PROBLEM STATEMENT
Make a numbered list of the lines from the start of the records through the line containing "It reads **10:05**", leaving out blank lines. List only those lines.

DATA FOR THE TASK
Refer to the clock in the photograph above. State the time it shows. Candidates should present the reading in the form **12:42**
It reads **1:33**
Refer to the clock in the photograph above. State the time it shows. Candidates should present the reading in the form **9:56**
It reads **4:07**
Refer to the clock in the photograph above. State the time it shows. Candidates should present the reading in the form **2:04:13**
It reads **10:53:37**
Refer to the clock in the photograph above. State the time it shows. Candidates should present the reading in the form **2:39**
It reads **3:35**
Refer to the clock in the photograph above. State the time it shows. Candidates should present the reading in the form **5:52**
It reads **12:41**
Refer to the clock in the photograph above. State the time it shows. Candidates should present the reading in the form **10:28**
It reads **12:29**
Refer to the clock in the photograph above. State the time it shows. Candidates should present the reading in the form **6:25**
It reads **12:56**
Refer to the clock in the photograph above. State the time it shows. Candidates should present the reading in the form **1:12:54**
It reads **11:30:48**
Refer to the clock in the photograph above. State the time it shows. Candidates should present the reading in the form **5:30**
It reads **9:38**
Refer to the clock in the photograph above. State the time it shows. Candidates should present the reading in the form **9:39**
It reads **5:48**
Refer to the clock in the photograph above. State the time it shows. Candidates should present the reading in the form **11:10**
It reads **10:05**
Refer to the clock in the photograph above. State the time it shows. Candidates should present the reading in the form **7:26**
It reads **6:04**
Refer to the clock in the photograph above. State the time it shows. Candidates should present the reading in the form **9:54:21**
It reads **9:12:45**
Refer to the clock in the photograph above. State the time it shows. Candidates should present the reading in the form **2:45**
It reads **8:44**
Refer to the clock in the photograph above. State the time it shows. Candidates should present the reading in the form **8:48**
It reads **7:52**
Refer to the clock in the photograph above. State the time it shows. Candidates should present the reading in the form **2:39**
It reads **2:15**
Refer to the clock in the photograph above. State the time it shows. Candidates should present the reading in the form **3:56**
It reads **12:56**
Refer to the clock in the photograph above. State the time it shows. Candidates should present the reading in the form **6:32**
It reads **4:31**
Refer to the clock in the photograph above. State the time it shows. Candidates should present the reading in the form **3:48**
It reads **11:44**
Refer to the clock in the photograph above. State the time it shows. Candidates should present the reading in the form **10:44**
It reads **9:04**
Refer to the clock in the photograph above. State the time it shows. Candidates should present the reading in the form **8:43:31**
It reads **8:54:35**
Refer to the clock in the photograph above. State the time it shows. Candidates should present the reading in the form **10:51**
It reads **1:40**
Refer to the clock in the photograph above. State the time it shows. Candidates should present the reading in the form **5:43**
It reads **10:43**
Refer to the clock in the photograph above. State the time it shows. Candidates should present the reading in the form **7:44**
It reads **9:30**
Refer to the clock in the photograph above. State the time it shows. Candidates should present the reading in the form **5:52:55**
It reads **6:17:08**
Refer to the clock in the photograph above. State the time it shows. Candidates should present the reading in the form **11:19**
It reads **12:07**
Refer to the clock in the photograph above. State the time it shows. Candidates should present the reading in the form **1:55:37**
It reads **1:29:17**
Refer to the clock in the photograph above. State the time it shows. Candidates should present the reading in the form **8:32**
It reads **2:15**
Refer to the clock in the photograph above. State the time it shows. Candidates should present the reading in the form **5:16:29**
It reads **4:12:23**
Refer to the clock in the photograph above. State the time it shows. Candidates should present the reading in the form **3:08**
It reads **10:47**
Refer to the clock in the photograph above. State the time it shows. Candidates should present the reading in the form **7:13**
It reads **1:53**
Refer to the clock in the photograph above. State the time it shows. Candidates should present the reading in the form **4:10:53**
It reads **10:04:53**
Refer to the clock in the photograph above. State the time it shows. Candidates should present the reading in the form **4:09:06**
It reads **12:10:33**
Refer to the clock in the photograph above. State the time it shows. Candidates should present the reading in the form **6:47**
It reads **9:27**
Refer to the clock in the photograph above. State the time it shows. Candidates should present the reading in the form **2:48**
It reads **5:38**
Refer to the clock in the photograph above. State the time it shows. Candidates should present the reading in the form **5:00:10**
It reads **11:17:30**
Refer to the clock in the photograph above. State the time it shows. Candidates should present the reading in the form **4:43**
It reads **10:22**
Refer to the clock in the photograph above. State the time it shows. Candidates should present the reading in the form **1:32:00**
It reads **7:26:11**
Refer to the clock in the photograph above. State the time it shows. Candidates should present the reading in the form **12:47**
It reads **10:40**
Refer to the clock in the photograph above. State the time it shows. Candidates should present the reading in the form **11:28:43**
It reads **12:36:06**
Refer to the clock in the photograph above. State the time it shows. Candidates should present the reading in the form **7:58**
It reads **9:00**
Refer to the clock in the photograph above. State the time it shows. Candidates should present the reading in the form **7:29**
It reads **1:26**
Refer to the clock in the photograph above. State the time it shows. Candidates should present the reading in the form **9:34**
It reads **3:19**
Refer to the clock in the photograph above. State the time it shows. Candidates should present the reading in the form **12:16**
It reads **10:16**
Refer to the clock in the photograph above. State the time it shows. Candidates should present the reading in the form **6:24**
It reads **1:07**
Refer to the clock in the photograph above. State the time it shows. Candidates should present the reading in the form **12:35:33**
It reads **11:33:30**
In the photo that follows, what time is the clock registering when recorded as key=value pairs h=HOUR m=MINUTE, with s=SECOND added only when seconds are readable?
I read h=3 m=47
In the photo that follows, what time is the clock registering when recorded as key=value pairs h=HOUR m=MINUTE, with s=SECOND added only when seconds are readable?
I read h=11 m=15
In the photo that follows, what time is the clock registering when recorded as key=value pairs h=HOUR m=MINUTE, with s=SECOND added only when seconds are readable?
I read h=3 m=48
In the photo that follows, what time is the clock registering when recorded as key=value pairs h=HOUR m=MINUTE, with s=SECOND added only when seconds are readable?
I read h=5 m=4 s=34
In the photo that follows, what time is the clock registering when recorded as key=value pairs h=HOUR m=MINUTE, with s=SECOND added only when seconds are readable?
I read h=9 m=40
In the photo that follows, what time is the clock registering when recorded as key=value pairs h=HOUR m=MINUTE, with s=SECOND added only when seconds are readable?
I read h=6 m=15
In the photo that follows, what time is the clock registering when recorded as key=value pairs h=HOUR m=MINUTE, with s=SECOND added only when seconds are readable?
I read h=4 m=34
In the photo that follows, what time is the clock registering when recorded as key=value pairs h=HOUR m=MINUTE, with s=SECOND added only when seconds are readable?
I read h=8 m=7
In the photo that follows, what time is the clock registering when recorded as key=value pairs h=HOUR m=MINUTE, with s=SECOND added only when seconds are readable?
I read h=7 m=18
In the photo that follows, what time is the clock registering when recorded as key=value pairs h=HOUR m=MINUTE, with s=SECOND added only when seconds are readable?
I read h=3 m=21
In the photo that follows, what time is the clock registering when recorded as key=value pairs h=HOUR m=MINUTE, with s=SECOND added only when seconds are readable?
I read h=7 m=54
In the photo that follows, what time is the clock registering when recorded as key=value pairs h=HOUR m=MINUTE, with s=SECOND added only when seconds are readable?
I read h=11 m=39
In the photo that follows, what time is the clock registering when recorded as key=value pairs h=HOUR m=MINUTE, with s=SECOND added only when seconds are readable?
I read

THE OUTPUT
1. Refer to the clock in the photograph above. State the time it shows. Candidates should present the reading in the form **12:42**
2. It reads **1:33**
3. Refer to the clock in the photograph above. State the time it shows. Candidates should present the reading in the form **9:56**
4. It reads **4:07**
5. Refer to the clock in the photograph above. State the time it shows. Candidates should present the reading in the form **2:04:13**
6. It reads **10:53:37**
7. Refer to the clock in the photograph above. State the time it shows. Candidates should present the reading in the form **2:39**
8. It reads **3:35**
9. Refer to the clock in the photograph above. State the time it shows. Candidates should present the reading in the form **5:52**
10. It reads **12:41**
11. Refer to the clock in the photograph above. State the time it shows. Candidates should present the reading in the form **10:28**
12. It reads **12:29**
13. Refer to the clock in the photograph above. State the time it shows. Candidates should present the reading in the form **6:25**
14. It reads **12:56**
15. Refer to the clock in the photograph above. State the time it shows. Candidates should present the reading in the form **1:12:54**
16. It reads **11:30:48**
17. Refer to the clock in the photograph above. State the time it shows. Candidates should present the reading in the form **5:30**
18. It reads **9:38**
19. Refer to the clock in the photograph above. State the time it shows. Candidates should present the reading in the form **9:39**
20. It reads **5:48**
21. Refer to the clock in the photograph above. State the time it shows. Candidates should present the reading in the form **11:10**
22. It reads **10:05**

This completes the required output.